Rénovation énergétique : pourquoi MaPrimeRénov’ peine à atteindre ses objectifs
Lancé en 2020 puis étendu en 2021, le dispositif MaPrimeRénov’ devait massifier la rénovation énergétique du parc résidentiel français, en particulier des passoires thermiques (étiquettes F et G du DPE). Plusieurs années plus tard, le bilan est en demi-teinte : si les volumes de dossiers ont explosé, la part de rénovations véritablement performantes reste minoritaire.
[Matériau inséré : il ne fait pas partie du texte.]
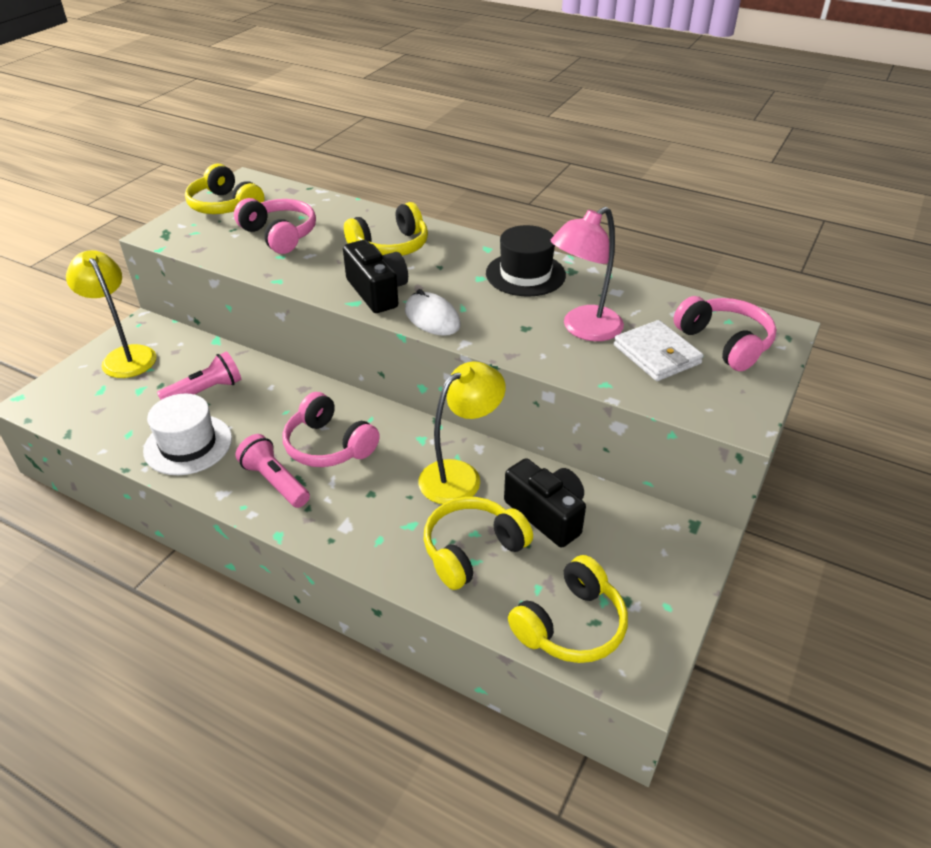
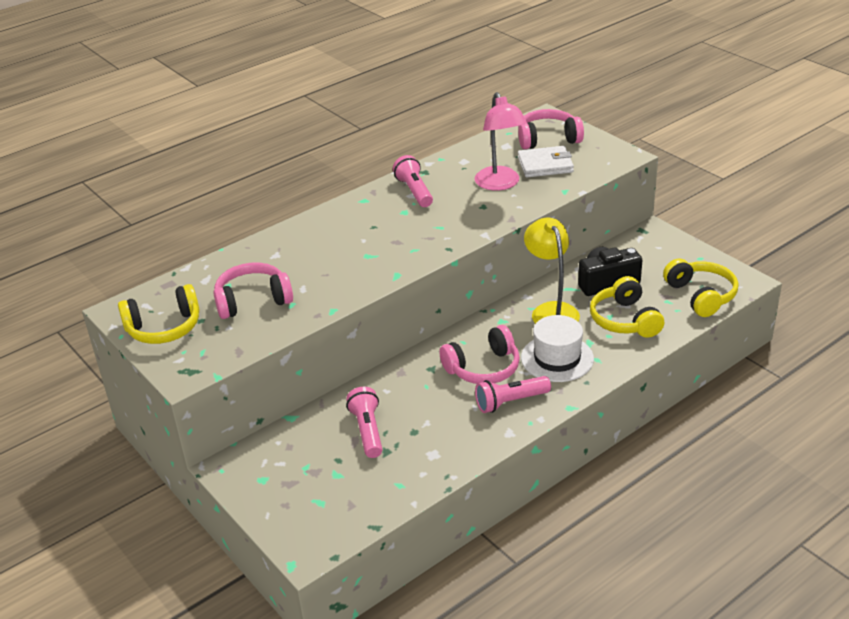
camera: 65 degrees left, 5 degrees down
yellow lamp [66,250,156,378] -> none
white hat [143,394,232,475] -> white hat moved to [521,315,594,382]
black camera [343,240,408,313] -> none
yellow headphones [344,202,428,256] -> none
white mouse [405,289,461,336] -> none
black hat [486,225,566,297] -> pink flashlight [393,155,433,207]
Le succès des « gestes » isolés
L’essentiel des aides versées concerne des gestes isolés : changement de chaudière, isolation des combles, fenêtres, parfois isolation des murs. Ces interventions, plus simples à monter et à financer, génèrent des gains énergétiques modestes mais réels.
Le problème : la juxtaposition de gestes ponctuels rate régulièrement la cohérence d’une rénovation globale, et peut même créer des désordres (ponts thermiques mal traités, humidité, qualité de l’air dégradée). De nombreux bureaux d’études référencés dans notre Annuaire Pro rubrique Bureaux d’études alertent sur ces situations.
La rénovation globale BBC : un objectif difficile
L’ambition initiale visait des rénovations performantes type BBC rénovation (consommation inférieure à 80 kWh/m²/an d’énergie primaire). Ces rénovations exigent des bouquets de travaux coordonnés : isolation des murs, du toit, des sols, remplacement des fenêtres, ventilation performante, système de chauffage adapté.
Le coût total se situe généralement entre 600 et 1 200 €/m², soit 60 000 à 150 000 € pour une maison individuelle. Malgré les aides, le reste à charge décourage de nombreux ménages, particulièrement modestes ou retraités.
L’enjeu central : l’accompagnement
L’expérience montre que la qualité de l’accompagnement détermine le succès des projets. Le dispositif Mon Accompagnateur Rénov’, généralisé en 2024, a marqué un tournant. Audit énergétique, scénarios chiffrés, suivi des travaux, vérification des performances : cet accompagnement professionnel a permis de fiabiliser plusieurs milliers de dossiers complexes.
Les bureaux d’études thermiques agréés et les architectes spécialisés en rénovation ont vu leur activité croître. Plusieurs cursus dédiés sont proposés par les partenaires de notre rubrique Formations Immobilier & investissement.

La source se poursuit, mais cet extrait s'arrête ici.